Our client is a call center service that provides support for the healthcare industry by coordinating medical transportation for Medicaid recipients. After growing rapidly from about 100 to more than 400 call center employees over the past 18 months, the client processes about 40,000 calls every day.
Our client had an undocumented database structure that made pulling reports, whether for compliance or planning purposes, very challenging: team members needed to write custom SQL queries to run the reports, a process that can take days. The client requested a data analysis of their potential to build a data warehouse, with an assessment of whether logical versus physical storage would be sufficient. A physical data warehouse would better enable business intelligence reporting and potentially facilitate real-time, on-demand analytics.
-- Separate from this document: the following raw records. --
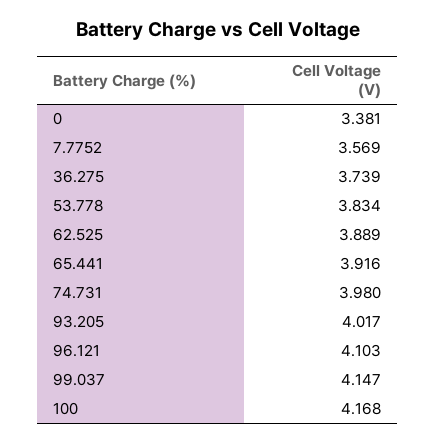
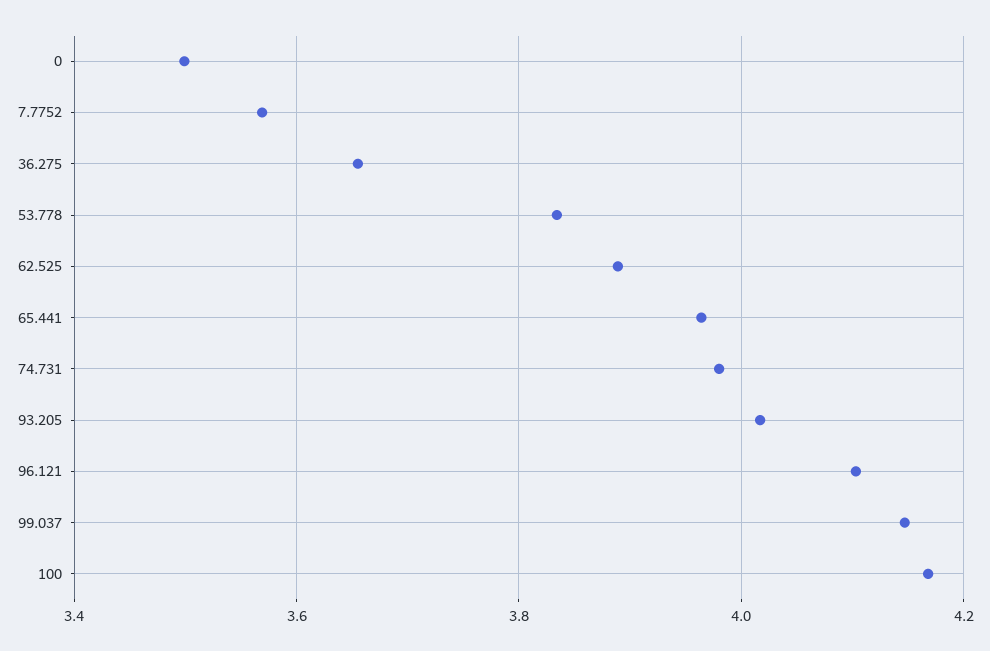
0: 3.381 -> 3.5
36.275: 3.739 -> 3.66
65.441: 3.916 -> 3.96

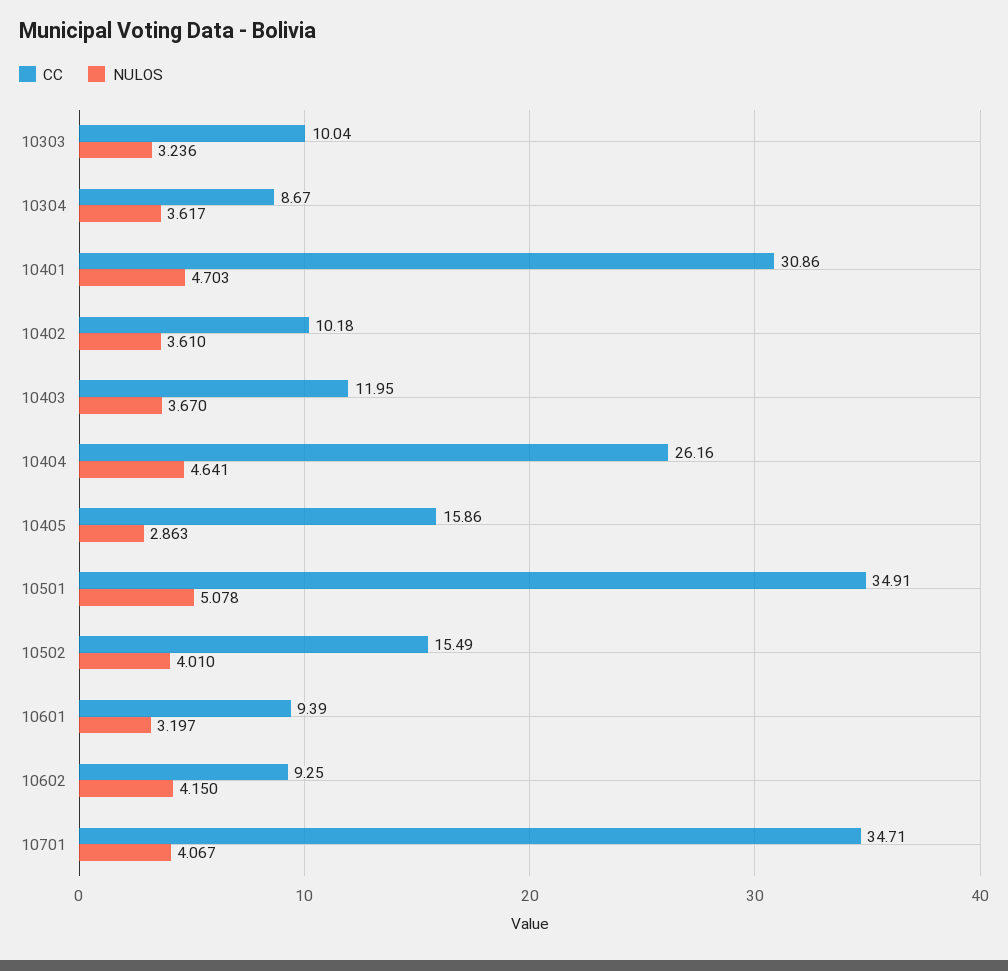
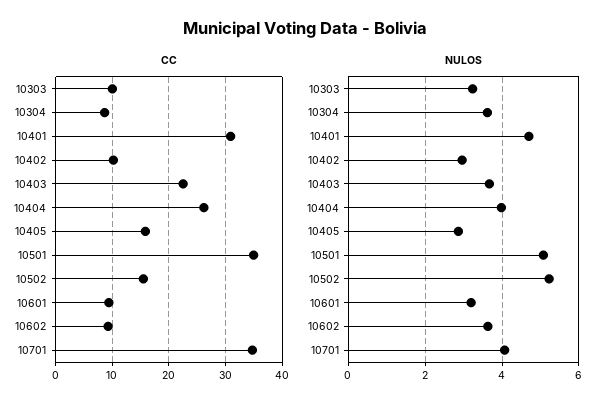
NULOS, 10402: 3.61 -> 3
CC, 10403: 11.95 -> 22
NULOS, 10404: 4.641 -> 4
NULOS, 10502: 4.01 -> 5.2
NULOS, 10602: 4.15 -> 3.6

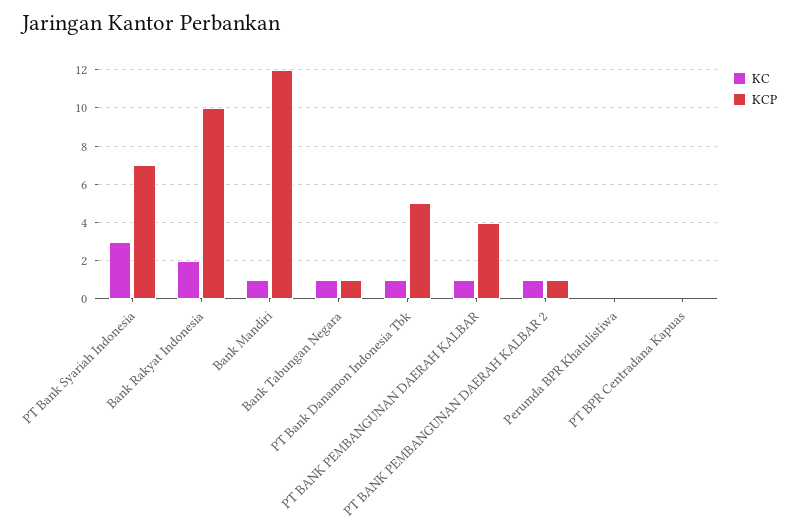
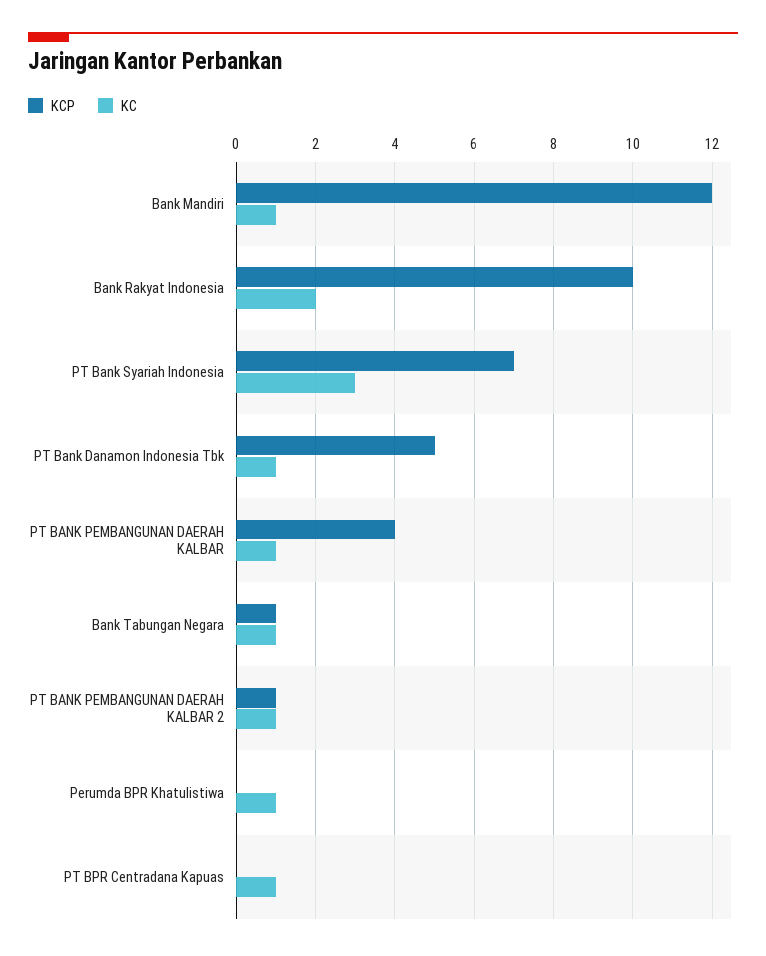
KC, Perumda BPR Khatulistiwa: 0 -> 1
KC, PT BPR Centradana Kapuas: 0 -> 1

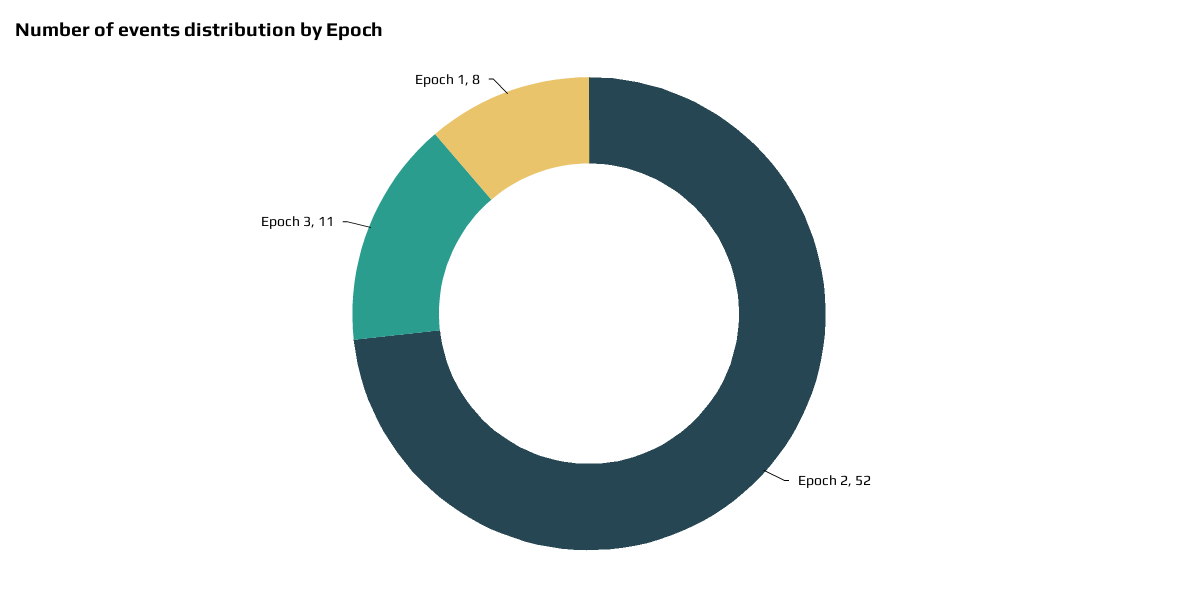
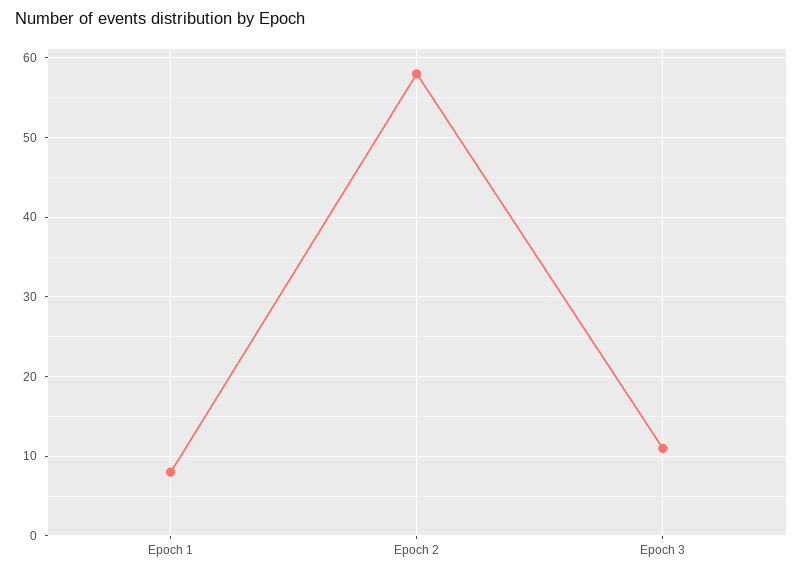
Epoch 2: 52 -> 58

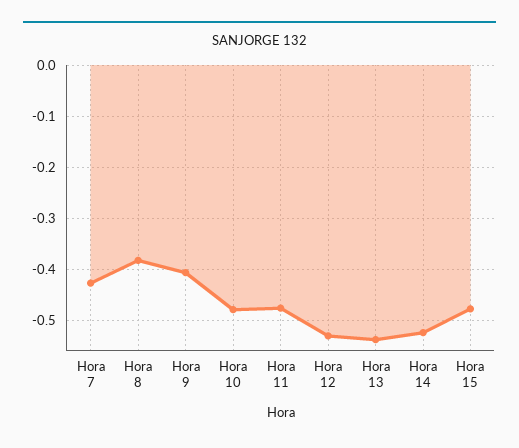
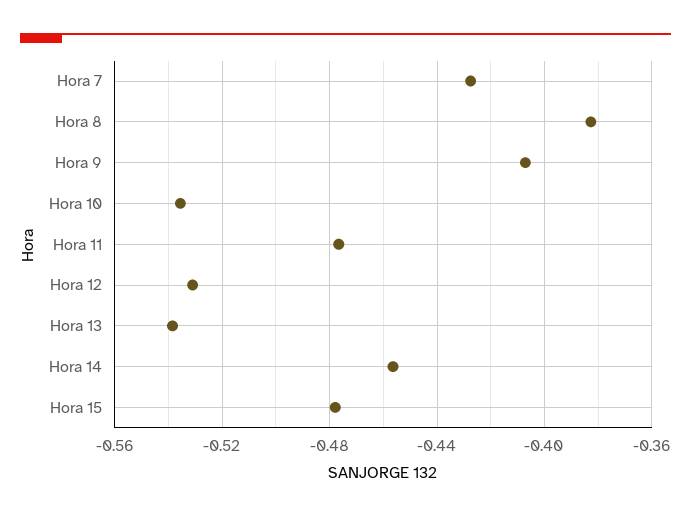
Hora 10: -0.48 -> -0.535
Hora 14: -0.52 -> -0.455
The key question was whether a data warehouse should be logical or physical, if required at all. A physical warehouse would require data manipulation before reporting, as well as advanced integration of disparate source systems. A logical data warehouse would use SQL rules to directly port data to the requested reports and analytics modules.
LPA noted some advantages of the client’s current situation, with no requirement of data manipulation or security checks before porting the data to reports. These characteristics facilitate the creation of a logical data warehouse that offers high-value results in less time.
LPA identified the key performance indicators of the datasets and evaluated how an executive dashboard might function. The data warehouse, were it to be developed, would pull data from the phone systems and draw connections between the two sources. Then, an information structure would need to be developed to meet reporting and analytics needs.
Upon completing the assessment, despite the appeal of a physical data warehouse, LPA did not recommend this route to the client due to the small number of data sources. Rather, LPA recommended the client identify and create the top eight reports needed to inform operations and be compliant. The working relationship would continue with custom reporting built per client requirements one-time, instead of daily report pulls. LPA would also provide a training strategy for the client’s team members to best use the revised information architecture.